RE: Designing an Eye bolt using materil 4340
The discussions of the lifting pin
I would consider using ASME B30.20a-2001 Structural and Mechanical Lifting devices as a start.
main section Requires sf=3 (padeye Requires sf=5)
ASME B30.20-2003 20-1.2.2
"The load-bearing structure components of a lifter shall be designed to withstand the stresses imposed by its rated load plus the weight of the lifter, with a minimum design factor of three, based on yield strength of the material, and the stress ranges that do not exceed the values given in ANSI/AWS D14.1 for the applicable condition. ...."
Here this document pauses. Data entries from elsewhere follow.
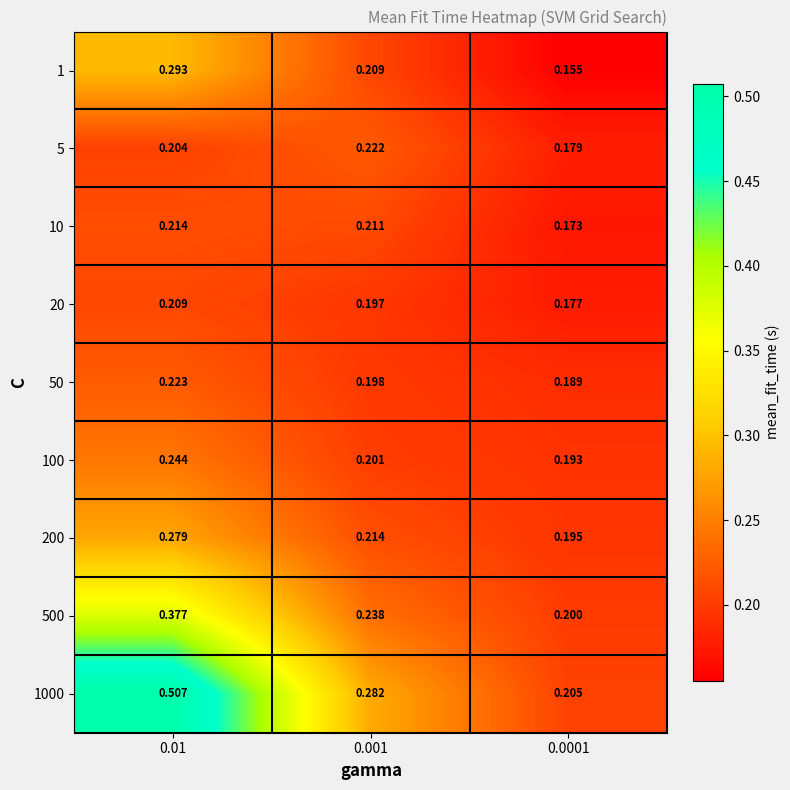

Is the value of 1 at 0.0001 greater than the value of 20 at 0.001?

No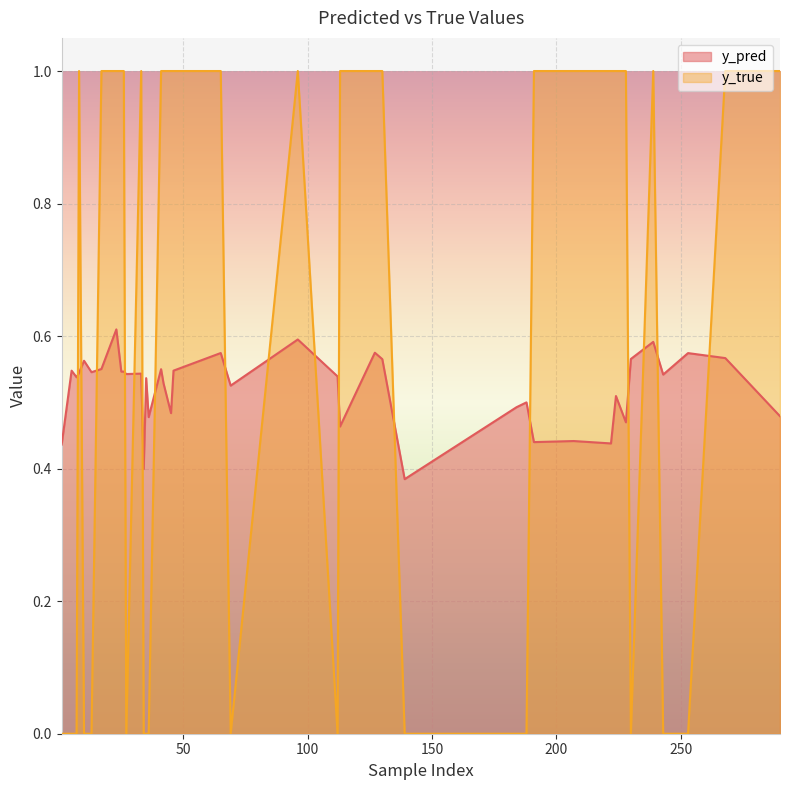

What is the sum of the y_true values at 25 and 222?

2.0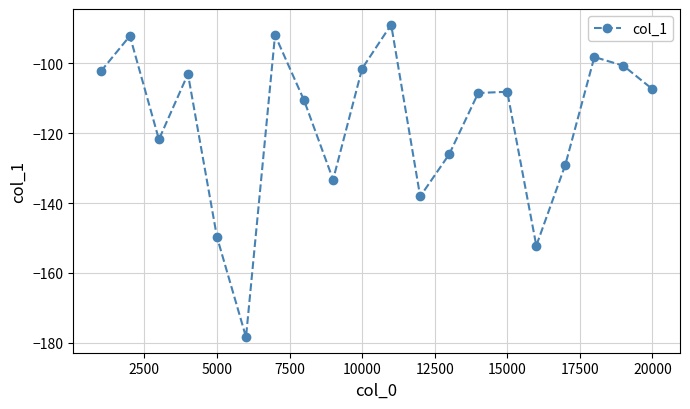

What is the value of the 2nd point from the left?

-92.2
Other specifications to review are ASTM specification A489 for “Carbon Steel Eye Bolts” or ASTM F541 “Standard Specification for Alloy Steel Eyebolts,”
Load case: simple beam with concentrated load at the center
Mmax =?
Fmax = 20 x 2000 = 40,000 (40k)
where: AISI 4340 Steel, normalized, 25 mm round
Fu = 185.9 ksi, Fy = 125 ksi
The allowable stresses:
Fb = Fy /3.0 = 41.6 ksi = Fv = Ft
(per section 20-1.2.2.2, ASME B30.20)
then:
Ixx = Iyy = (? d4) / 64 = 0.1198 in4
Sxx= I ÷ r = 0.1817in3
Apin = (? d2) / 4 = 1.227 in2
fb = Mmax / Sxx = ?in-lbs / 0.1817 in3
= ?ksi < Fb = 41.6 ksi
fv = Ri / Apin= 40,000 lbs/1.227 in2
= 32.6 ksi < Fv = 41.6 ksi
Bearing stresses of the pin hole area:
Spotts gives the elastic analysis equation for max compressive contact stress (Po) for two different radius cylinders (in your case R1 smaller 1.25" pin and R2 larger hole), P1 load per axial inch on cylinder:
Po=0.591*Sqrt[{(P1*E1*E2)/(E1+E2)}*(1/R1-1/R2)]
Note stresses can be very high due to the small contact area. To reduce the stress reduce the clearance between the two bodies.